PROVIDED MATERIAL section start

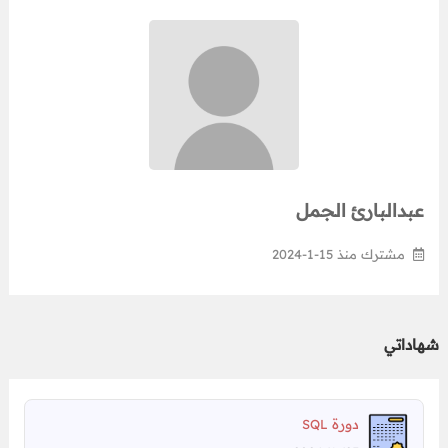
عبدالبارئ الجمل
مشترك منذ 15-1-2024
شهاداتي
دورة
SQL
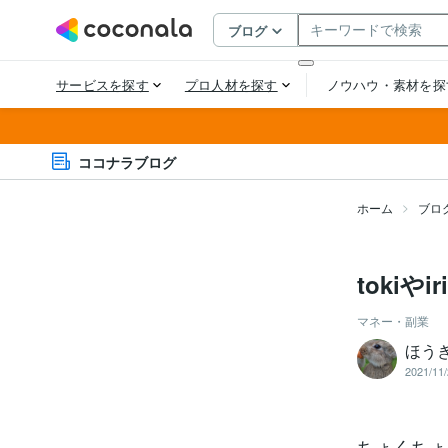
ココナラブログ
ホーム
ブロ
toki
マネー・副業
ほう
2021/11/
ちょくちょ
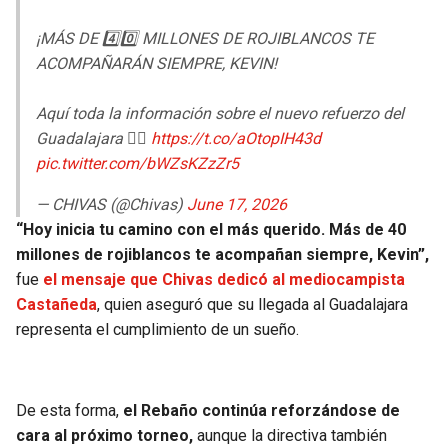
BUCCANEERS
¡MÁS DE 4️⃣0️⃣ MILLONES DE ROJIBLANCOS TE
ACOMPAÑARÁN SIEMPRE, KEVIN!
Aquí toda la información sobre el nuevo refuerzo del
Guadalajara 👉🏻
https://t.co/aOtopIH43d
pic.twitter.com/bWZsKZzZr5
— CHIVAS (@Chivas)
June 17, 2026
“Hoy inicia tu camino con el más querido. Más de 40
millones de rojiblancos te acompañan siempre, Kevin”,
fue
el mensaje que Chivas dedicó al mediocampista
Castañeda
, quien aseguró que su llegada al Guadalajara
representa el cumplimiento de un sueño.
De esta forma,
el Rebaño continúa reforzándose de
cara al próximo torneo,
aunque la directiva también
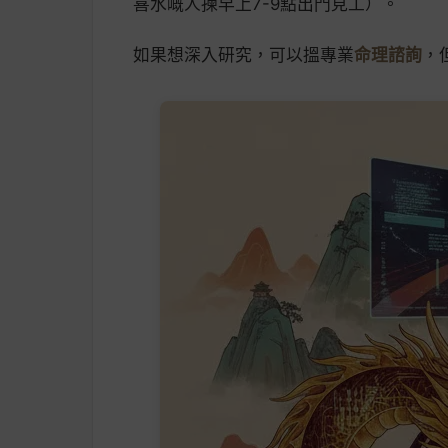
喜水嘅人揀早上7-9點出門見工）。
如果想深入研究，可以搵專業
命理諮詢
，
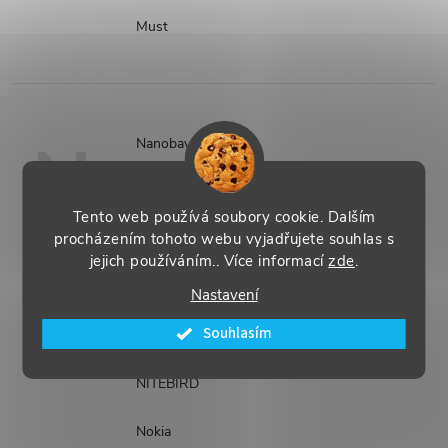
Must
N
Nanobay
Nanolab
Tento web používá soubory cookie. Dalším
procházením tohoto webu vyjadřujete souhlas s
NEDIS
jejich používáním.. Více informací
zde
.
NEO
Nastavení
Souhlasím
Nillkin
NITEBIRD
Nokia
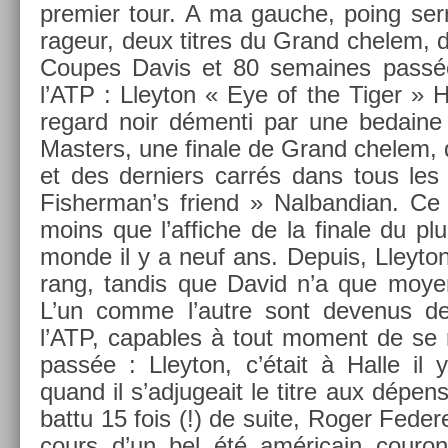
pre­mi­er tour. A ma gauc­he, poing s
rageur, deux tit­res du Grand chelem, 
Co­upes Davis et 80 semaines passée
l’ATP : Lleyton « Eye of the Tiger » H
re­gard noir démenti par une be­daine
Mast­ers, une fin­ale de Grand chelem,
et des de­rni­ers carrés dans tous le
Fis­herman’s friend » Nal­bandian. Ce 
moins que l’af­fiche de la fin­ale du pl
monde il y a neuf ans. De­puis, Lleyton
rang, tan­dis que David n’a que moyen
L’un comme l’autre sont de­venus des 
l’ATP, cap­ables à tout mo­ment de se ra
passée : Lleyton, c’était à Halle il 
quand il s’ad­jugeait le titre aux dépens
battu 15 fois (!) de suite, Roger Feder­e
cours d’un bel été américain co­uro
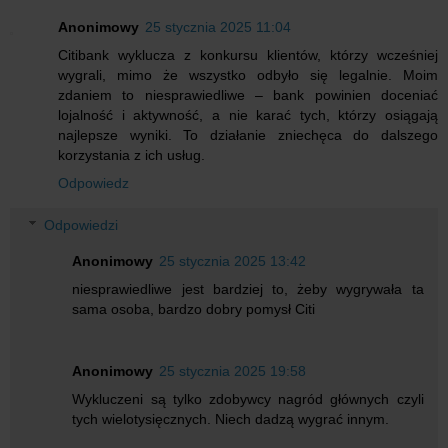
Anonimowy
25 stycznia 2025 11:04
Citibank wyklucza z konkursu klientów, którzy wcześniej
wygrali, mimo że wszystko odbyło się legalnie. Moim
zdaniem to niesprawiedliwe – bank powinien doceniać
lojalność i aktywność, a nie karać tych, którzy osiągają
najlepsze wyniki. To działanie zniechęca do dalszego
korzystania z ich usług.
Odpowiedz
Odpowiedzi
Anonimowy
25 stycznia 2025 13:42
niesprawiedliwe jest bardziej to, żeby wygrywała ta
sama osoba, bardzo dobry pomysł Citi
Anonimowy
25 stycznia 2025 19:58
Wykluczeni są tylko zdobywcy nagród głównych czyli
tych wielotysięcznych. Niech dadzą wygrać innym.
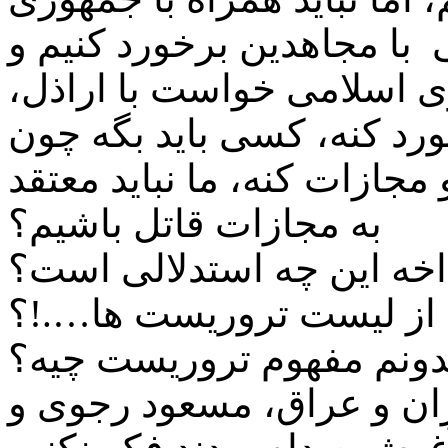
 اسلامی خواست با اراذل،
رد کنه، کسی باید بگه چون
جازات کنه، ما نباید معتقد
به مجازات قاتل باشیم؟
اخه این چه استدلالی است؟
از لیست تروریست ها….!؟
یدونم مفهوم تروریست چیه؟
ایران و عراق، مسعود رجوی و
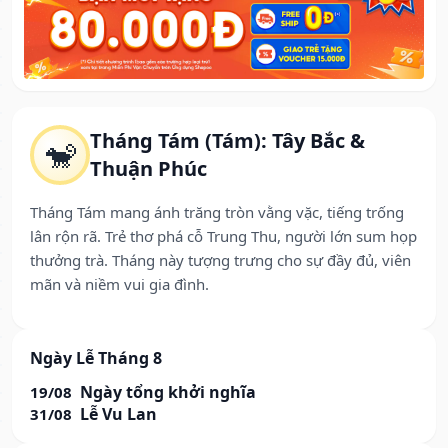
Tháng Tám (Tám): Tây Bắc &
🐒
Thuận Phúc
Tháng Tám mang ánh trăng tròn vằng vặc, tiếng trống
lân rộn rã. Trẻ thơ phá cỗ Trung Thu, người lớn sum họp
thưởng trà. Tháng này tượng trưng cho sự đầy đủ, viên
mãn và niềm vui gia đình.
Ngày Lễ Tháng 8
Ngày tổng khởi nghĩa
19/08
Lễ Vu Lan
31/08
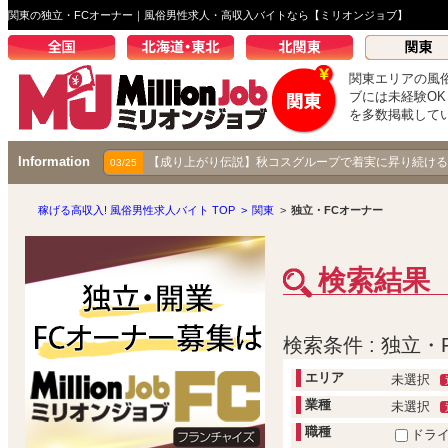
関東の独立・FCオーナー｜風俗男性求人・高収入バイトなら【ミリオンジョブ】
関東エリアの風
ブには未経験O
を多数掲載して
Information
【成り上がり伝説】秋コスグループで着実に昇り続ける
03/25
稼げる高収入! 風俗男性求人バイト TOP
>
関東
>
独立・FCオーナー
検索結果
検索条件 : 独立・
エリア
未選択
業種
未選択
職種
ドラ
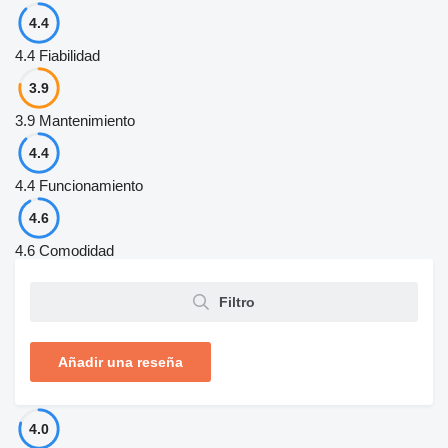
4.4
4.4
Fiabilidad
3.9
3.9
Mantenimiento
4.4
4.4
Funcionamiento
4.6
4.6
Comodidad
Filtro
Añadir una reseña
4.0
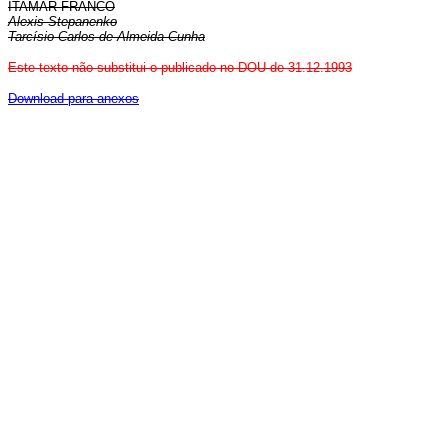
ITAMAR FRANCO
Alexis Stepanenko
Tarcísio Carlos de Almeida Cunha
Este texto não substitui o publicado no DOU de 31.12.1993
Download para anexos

PROVIDED MATERIAL section end

WHAT IS EXPECTED
Update the data above by replacing every occurrence of "Anonimowy" with "Użytkownik" and leaving all other text unchanged. Omit the pictures from the response.

EXPECTED ANSWER
عبدالبارئ الجمل
مشترك منذ 15-1-2024
شهاداتي
دورة
SQL
ココナラブログ
ホーム
ブロ
toki
マネー・副業
ほう
2021/11/
ちょくちょ
BUCCANEERS
¡MÁS DE 4️⃣0️⃣ MILLONES DE ROJIBLANCOS TE
ACOMPAÑARÁN SIEMPRE, KEVIN!
Aquí toda la información sobre el nuevo refuerzo del
Guadalajara 👉🏻
https://t.co/aOtopIH43d
pic.twitter.com/bWZsKZzZr5
— CHIVAS (@Chivas)
June 17, 2026
“Hoy inicia tu camino con el más querido. Más de 40
millones de rojiblancos te acompañan siempre, Kevin”,
fue
el mensaje que Chivas dedicó al mediocampista
Castañeda
, quien aseguró que su llegada al Guadalajara
representa el cumplimiento de un sueño.
De esta forma,
el Rebaño continúa reforzándose de
cara al próximo torneo,
aunque la directiva también
喜水嘅人揀早上7-9點出門見工）。
如果想深入研究，可以搵專業
命理諮詢
，
Must
N
Nanobay
Nanolab
Tento web používá soubory cookie. Dalším
procházením tohoto webu vyjadřujete souhlas s
NEDIS
jejich používáním.. Více informací
zde
.
NEO
Nastavení
Souhlasím
Nillkin
NITEBIRD
Nokia
pre­mi­er tour. A ma gauc­he, poing s
rageur, deux tit­res du Grand chelem, 
Co­upes Davis et 80 semaines passée
l’ATP : Lleyton « Eye of the Tiger » H
re­gard noir démenti par une be­daine
Mast­ers, une fin­ale de Grand chelem,
et des de­rni­ers carrés dans tous le
Fis­herman’s friend » Nal­bandian. Ce 
moins que l’af­fiche de la fin­ale du pl
monde il y a neuf ans. De­puis, Lleyton
rang, tan­dis que David n’a que moyen
L’un comme l’autre sont de­venus des 
l’ATP, cap­ables à tout mo­ment de se ra
passée : Lleyton, c’était à Halle il 
quand il s’ad­jugeait le titre aux dépens
battu 15 fois (!) de suite, Roger Feder­e
cours d’un bel été américain co­uro
Użytkownik
25 stycznia 2025 11:04
Citibank wyklucza z konkursu klientów, którzy wcześniej
wygrali, mimo że wszystko odbyło się legalnie. Moim
zdaniem to niesprawiedliwe – bank powinien doceniać
lojalność i aktywność, a nie karać tych, którzy osiągają
najlepsze wyniki. To działanie zniechęca do dalszego
korzystania z ich usług.
Odpowiedz
Odpowiedzi
Użytkownik
25 stycznia 2025 13:42
niesprawiedliwe jest bardziej to, żeby wygrywała ta
sama osoba, bardzo dobry pomysł Citi
Użytkownik
25 stycznia 2025 19:58
Wykluczeni są tylko zdobywcy nagród głównych czyli
tych wielotysięcznych. Niech dadzą wygrać innym.
 اسلامی خواست با اراذل،
رد کنه، کسی باید بگه چون
جازات کنه، ما نباید معتقد
به مجازات قاتل باشیم؟
اخه این چه استدلالی است؟
از لیست تروریست ها….!؟
یدونم مفهوم تروریست چیه؟
ایران و عراق، مسعود رجوی و
Tháng Tám (Tám): Tây Bắc &
🐒
Thuận Phúc
Tháng Tám mang ánh trăng tròn vằng vặc, tiếng trống
lân rộn rã. Trẻ thơ phá cỗ Trung Thu, người lớn sum họp
thưởng trà. Tháng này tượng trưng cho sự đầy đủ, viên
mãn và niềm vui gia đình.
Ngày Lễ Tháng 8
Ngày tổng khởi nghĩa
19/08
Lễ Vu Lan
31/08
関東の独立・FCオーナー｜風俗男性求人・高収入バイトなら【ミリオンジョブ】
関東エリアの風
ブには未経験O
を多数掲載して
Information
【成り上がり伝説】秋コスグループで着実に昇り続ける
03/25
稼げる高収入! 風俗男性求人バイト TOP
>
関東
>
独立・FCオーナー
検索結果
検索条件 : 独立・
エリア
未選択
業種
未選択
職種
ドラ
4.4
4.4
Fiabilidad
3.9
3.9
Mantenimiento
4.4
4.4
Funcionamiento
4.6
4.6
Comodidad
Filtro
Añadir una reseña
4.0
ITAMAR FRANCO
Alexis Stepanenko
Tarcísio Carlos de Almeida Cunha
Este texto não substitui o publicado no DOU de 31.12.1993
Download para anexos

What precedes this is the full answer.